Tf-agents & on-bot training -- am I barking up the right tree?

Hey there. I’m working on a self-balancing robot and on a lark I thought I’d try using reinforcement learning to train the model’s control loop, rather than hand-tuning PID loops. (I’ve done the PID loop thing before, and I’m trying to get educated on RL.)

I initially tried to use Stable-Baselines3, but I found that there is not much support for running Torch models on tflite-micro, so I decided to try tf-agents. My current state is that I have the SAC demo working fine and I’ve been looking through the code to try to get a sense of what I need to do to make training on-bot viable. For the record, I’m aware that a lot of folks train in simulation first. I’d like to try training on-device instead, since I’ve seen some evidence that SAC can train much more complex skills than what I’m looking at in a relatively short time.

What I’m looking for here is a gut-check about whether the approach I’m going to take is directionally correct. From going through the SAC Minitaur demo, I gather that I need a few things to make this whole project work.

For the record, the MCU driving the bot is an ESP32-S3 and, and I’ll be training on WSL2.

  • I need to be able to send my actor models to the bot.
  • I need the bot to observe its environment, and take an action.
  • I need a reward function conditioned on the next observation.

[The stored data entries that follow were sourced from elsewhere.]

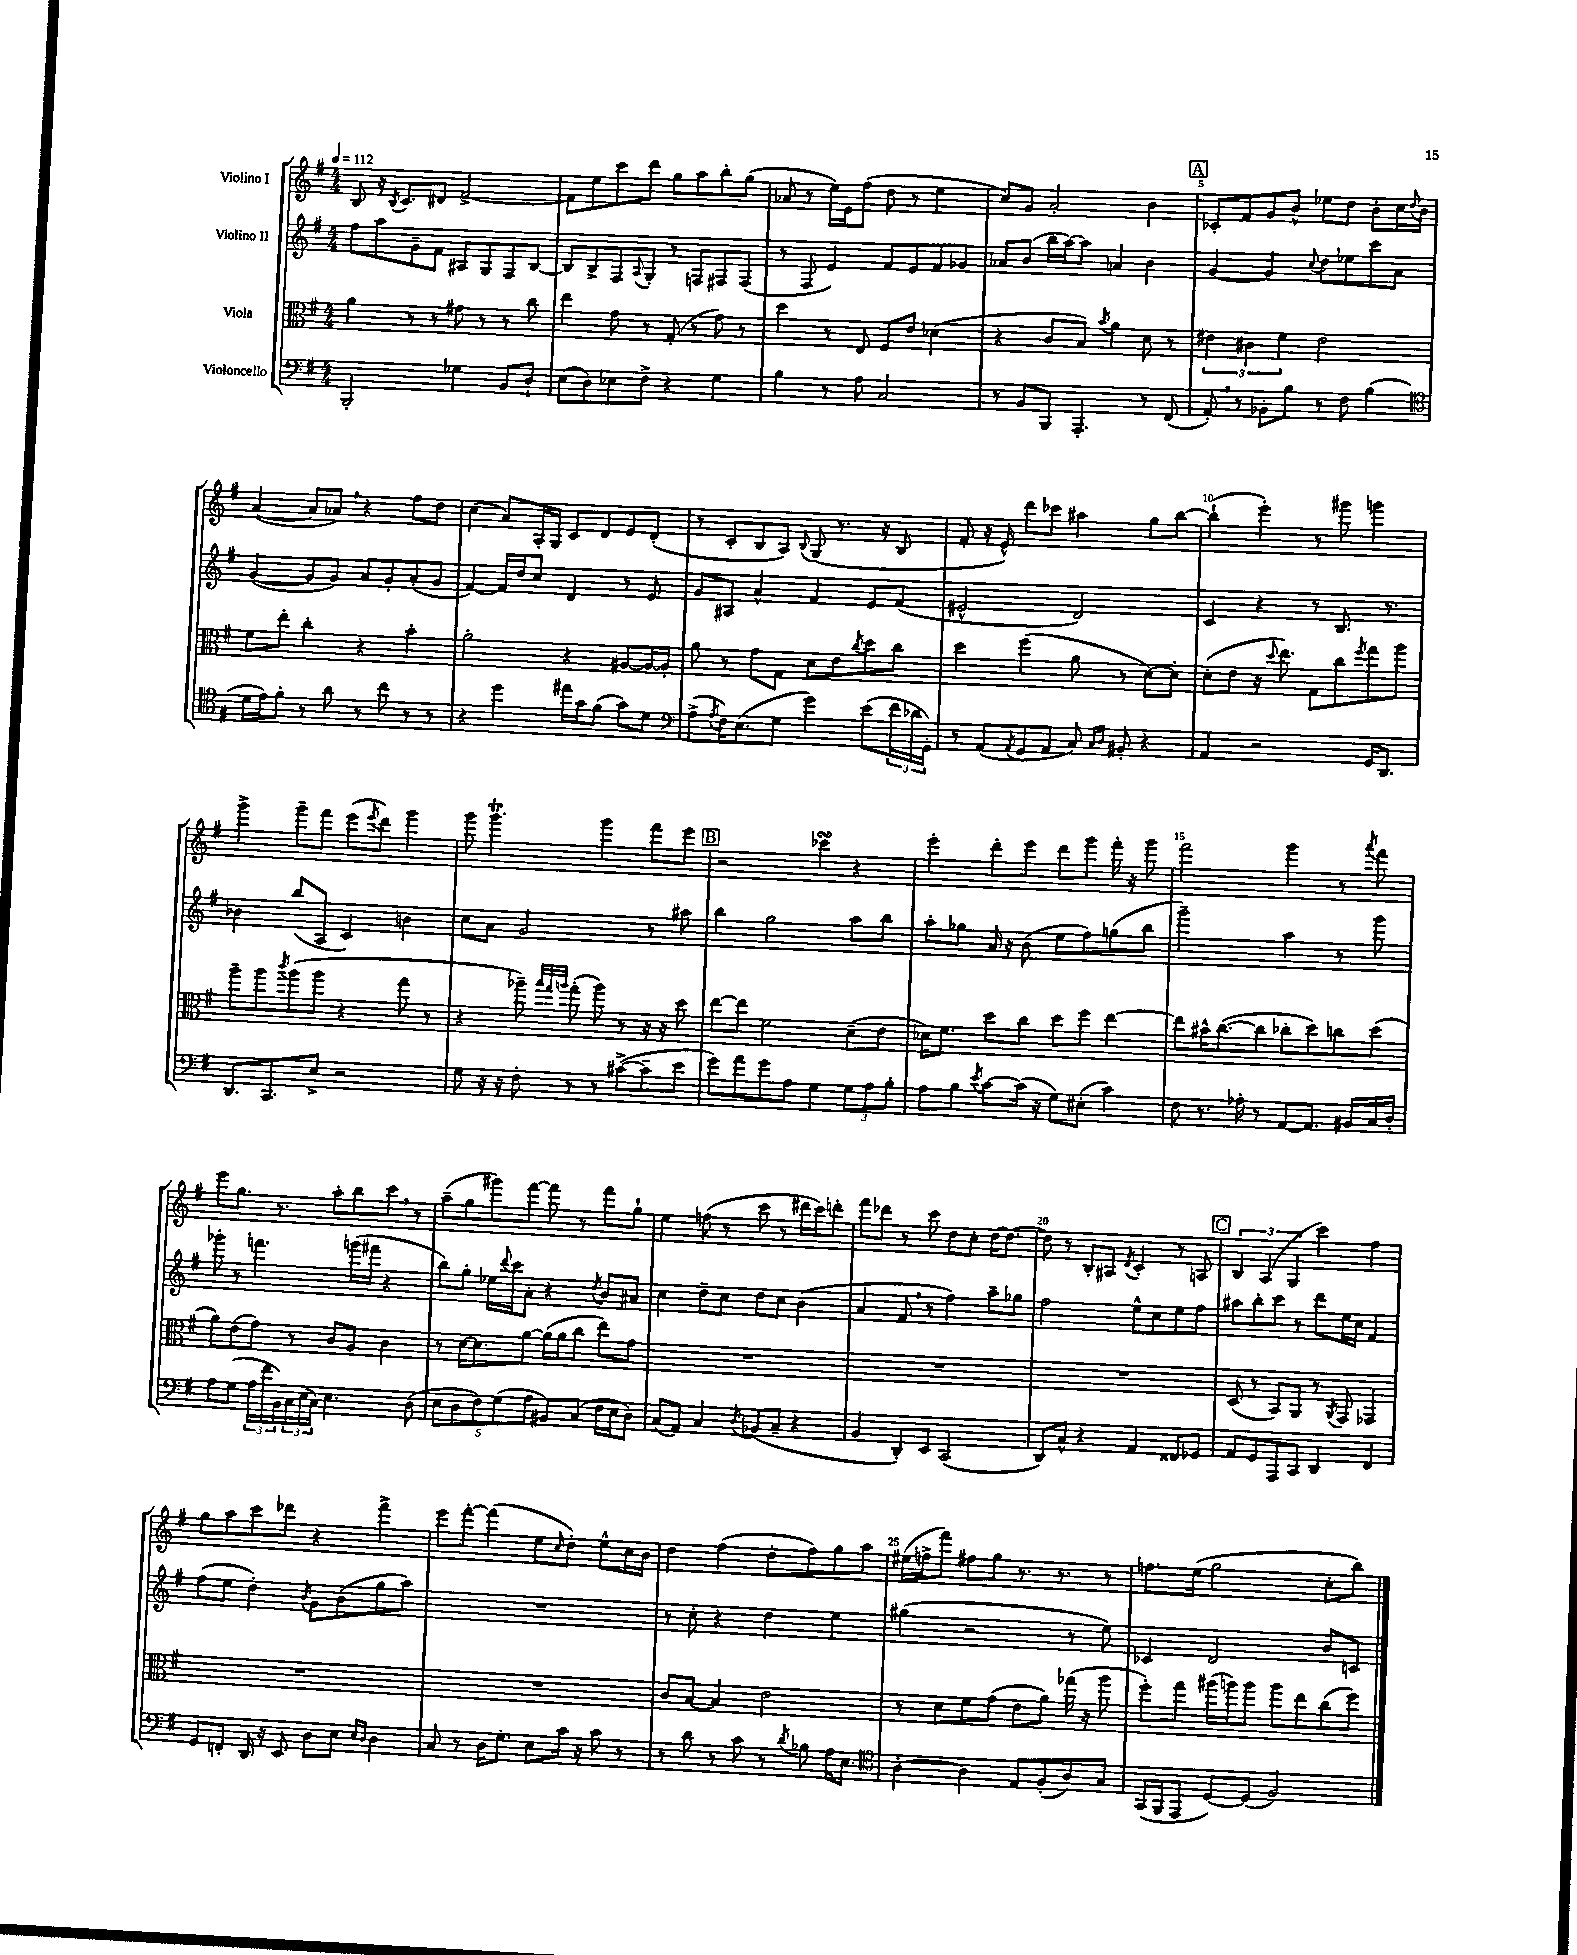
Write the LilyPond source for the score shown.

<<
\new StaffGroup <<
\new Staff = "s0" \with { instrumentName = "Violino I" } {
    \clef treble \key g \major \numericTimeSignature \time 4/4 \tempo 4 = 112
    b8 r16 \acciaccatura { b8 } c'8. dis'8 fis'2~-> |
    fis'8 e''8 c'''8 d'''8 g''8 a''8 b''8-. g''8( |
    aes'8 r8 e''16) e'16 fis''8( d''8 r8 e''4 |
    c''8) g'8 a'2-. b'4 |
    \mark \markup { \box "A" } ces'8-. fis'8 g'8 b'8-^ ees''8 d''8 b'8-. c''16 \appoggiatura { d''8 } b'16 |
    a'4~( a'8 aes'8) \breathe r4 fis''8 d''8 |
    c''4( a'8) a16-. g16 c'8 d'8 e'8 d'8-.( |
    r8 c'8-. b8 a8) \appoggiatura { b8 } g8( r8. r16 b8 |
    fis'8-. r16 e'16-^) d'''8 ces'''8 ais''4 g''8 b''8~ |
    b''4-!( e'''4-.) r8 gis'''8 g'''4 |
    g'''4-> g'''8-- fis'''8 e'''8( \acciaccatura { e'''8 } d'''8) g'''4 |
    g'''8 g'''4.\trill g'''4 fis'''8 e'''8 |
    \mark \markup { \box "B" } r2 ces'''4\turn r4 |
    e'''4-. d'''8-. e'''8 d'''8 g'''8 fis'''16-. r16 g'''8 |
    fis'''2 g'''4 r8 \acciaccatura { a'''8 } fis'''8 |
    e'''8 g''8. r8. a''8-. b''8 c'''8 \breathe r8 |
    a''8--( g''8 gis'''8) fis'''8~ fis'''8 r8 fis'''8 g''8-! |
    e''4 f''8( r8 c'''8 r8 dis'''16 c'''16) d'''8-. |
    fis'''8 des'''8 r8 c'''8 d''8 c''8-. d''16~ d''8.~ |
    d''8 r8 b8-. ais8 \acciaccatura { d'8 } c'4-. r8 a8 |
    \mark \markup { \box "C" } \tuplet 3/2 { b4 a4( g4 } c'''4) fis''4 |
    g''8 a''8 c'''8 des'''8 r4 fis'''4-> |
    e'''8 fis'''8~-. fis'''4( e''8 \grace { c''16 } d''8-.) e''8-^ c''16 b'16 |
    d''4 fis''4( d''8-. fis''8) g''8 a''8 |
    eis''16( f''16-> fis'''8) fis''8 g''8 r8. r8. r8 |
    f''8. e''16( g''2 c''8-. b''8) \bar "|." |
}
\new Staff = "s1" \with { instrumentName = "Violino II" } {
    \clef treble \key g \major \numericTimeSignature \time 4/4
    fis''8 a''8 g'8-- fis'8 ais8 g8 fis8 b8~ |
    b8 b8-> fis8 \appoggiatura { a8 } g8-. r8 f8 fis8 fis8( |
    r8 fis8 e'4) fis'8 e'8 fis'8 ges'8 |
    aes'8 b'8( b''16 a''16~) a''8 a'4 b'4 |
    \mark \markup { \box "A" } g'4~ g'4 \appoggiatura { c''8 } d''8 ees''8 c'''8 a'8 |
    g'4~( g'8 g'8) a'8 g'8-. a'8-.( g'8 |
    fis'4~) fis'16 d''16 c''8 d'4 r8 e'8 |
    g'8 ais8 a'4-^ fis'4 e'8 fis'8( |
    eis'2-^ d'2) |
    c'4 r4 r8 b8. r8. |
    bes'4 b''8( a8 c'4) b'4 |
    c''8 a'8 g'2 r8 ais''8 |
    \mark \markup { \box "B" } b''4 g''2 a''8 b''8 |
    a''8-. ges''8 a'16 r16 b'8( e''8 fis''8) g''8( b''8 |
    g'''2--) a''4 r8 g'''8 |
    ges'''8-. r8 f'''4. g'''16( fis'''16 r4 |
    b''8) g''8-. ees''16 \appoggiatura { d'''8 } c'''16 a'8-. r4 \acciaccatura { d''8 } b'8 ais'8 |
    c''4 d''8-- c''8 d''8 c''8 b'4( |
    a'4 fis'8 \breathe r8 fis''4) a''8-- ges''8 |
    fis''2 e''8-^ c''8 e''8 fis''8 |
    \mark \markup { \box "C" } ais''8 b''8-. c'''8 r8 d'''8 e''16 c''16 fis'4 |
    fis''8( e''8 d''4-.) \acciaccatura { b'8 } g'8 b'8( g''8 a''8) |
    R1 |
    r8 c''8-. r4 d''4 e''4 |
    gis''4( r2 r8 e''8) |
    ces'4 d'2 b'8 c'8 \bar "|." |
}
\new Staff = "s2" \with { instrumentName = "Viola" } {
    \clef alto \key g \major \numericTimeSignature \time 4/4
    a'4 r8 r8 gis'8 r8 r8 c''8 |
    e''4 g'8 r8 g8-.( r8 g'8) r8 |
    d''4 r8 e8 fis8 e'8 des'4( |
    r4 c'8 b8) \acciaccatura { b'8 } a'4 d'8 r8 |
    \mark \markup { \box "A" } \tuplet 3/2 { eis'4 cis'4 fis'4 } eis'2 |
    fis'8 e''8-. c''4-. r4 b'4-. |
    a'2-. r4 ais8~ ais16~ ais16-. |
    a'8 r8 g'8 g8 d'8 e'8 \acciaccatura { c''8 } d''8 c''8 |
    d''4 fis''4( a'8 r8 d'8~) d'8-. |
    d'8-.( e'8 r16 \appoggiatura { d''8 } e''8.) g8 c''8 \acciaccatura { fis''8 } g''8 a''8 |
    a''8-- a''8 \acciaccatura { c'''8 } a''8( a''8 r4 g''8 r8 |
    r4 aes''8--) \grace { b''32 g''32 a''32 } g''8-.( a''8) r8 r16 r16 d''8 |
    \mark \markup { \box "B" } e''8~ e''8 fis'2 d'8--( e'8 |
    des'16) fis'8. d''8 c''8 d''8 fis''8 e''4~ |
    e''8 bis'16-^ c''8.~( c''8 ces''8-. d''8) c''8 d''8( |
    a'8) e'8( g'8) r8 c'8 a8 c'4 |
    r8 d'16~ d'8. a'8~ a'16( a'16 c''8 e''8) g'8 |
    R1 |
    R1 |
    R1 |
    \mark \markup { \box "C" } d8( r8 b,8) a,8 r8 \acciaccatura { a,8 } g,8 ges,4 |
    R1 |
    R1 |
    c'8 b8~ b4 e'2 |
    r8 d'8 fis'8 g'8( e'8 a'8) ges''16( r16 a''8 |
    fis''8-.) g''8 ais''16( a''16) a''8 a''8 e''8 c''8( fis''8) \bar "|." |
}
\new Staff = "s3" \with { instrumentName = "Violoncello" } {
    \clef bass \key g \major \numericTimeSignature \time 4/4
    b,,2-. ges4 b,8 d8-! |
    e8( d8) ees8 fis8-> r4 g4 |
    b4 r8 a8 c2 |
    r8 b,8 b,,8 a,,4.-. r8 fis,8( |
    \mark \markup { \box "A" } a,8-.) \breathe r8 bes,8-. b8 r8 fis8 b4( |
    \clef tenor d'16 e'16) fis'8-. r8 a'8 r8 c''8 r8 r8 |
    r4 d''4 eis''16 g'16 fis'8( g'8) d'8 |
    \clef bass a8->( \acciaccatura { a8 } fis16) e8.( g8 g'4) e'8( \tuplet 3/2 { fis'16 des'16 g,16-.) } |
    r8 a,8( \acciaccatura { a,8 } g,8 a,8 c8) \grace { c16 d16 } bis,8-. r4 |
    a,4 r2 g,16 d,8. |
    d,8. c,8. e8-> r2 |
    g8 r16 r16 fis8-. r8 r8 cis'8~->( cis'8-- e'8 |
    \mark \markup { \box "B" } g'8) a'8 g'8 a8 g4 \tuplet 3/2 { g8 a8 b8-. } |
    a8 b8 \acciaccatura { e'8 } c'8~ c'16( r16 g8) eis8-.( c'4) |
    fis8 r8. aes16-. r8 a,8~ a,8. bis,16 c16 d16-. |
    a8 g8( \tuplet 3/2 { a16 fis'16 b,16) } \tuplet 3/2 { c16 e16( c16) } e4. d8( |
    \tuplet 5/4 { e8 d8 fis8) g8( a8 } bis,8) c8( fis16 e16 d8) |
    c8( a,8) c4 \acciaccatura { d8 } bes,8( c8-- r4 |
    b,4 d,8-.) e,8 c,2( |
    d,8) c8-^ r4 a,4 fisis,8 ges,8 |
    \mark \markup { \box "C" } a,8 g,8 a,,8 c,8 d,4 fis,4 |
    g,8 f,8-. d,16 r16 e,8 d8 e8 \grace { e16 d16 } d4 |
    c8 r8 d16 g8.-. e8 c'16 r16 c'8 r8 |
    r8 d'8 r8 c'8 r8 \acciaccatura { d'8 } bes8 a16 e8. |
    \clef tenor a4~-. a4 e8 fis8-.( a8) g8 |
    g,16( fis,16 e,8 d8~) d8( fis2) \bar "|." |
}
>>
>>
\layout { \context { \Score \override BarNumber.break-visibility = ##(#f #t #t) barNumberVisibility = #(every-nth-bar-number-visible 5) } }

It could run either on the server or on the bot.
  • The bot needs to convey the observations, the action taken, and (if computed on bot) the reward, back to the server.

My general idea here is to make a new driver similar to PyDriver. Mostly, it seems like I can reuse the code. The only bits that will change are:

  1. At the beginning of each run(), I will compile the policy into a tflite-micro policy and send it to the bot.
  2. Instead of asking the policy for the action_step and the env for the next_time_step, I will listen to a stream of experiences from the bot and construct these objects from those experiences.
  3. When the loop finishes, I’ll tell the bot we’re finished with this training loop.

Does that all sounds basically sensible or am I totally off-base? Can you think of any other reason why this definitely won’t work? Thanks in advance for the cross check.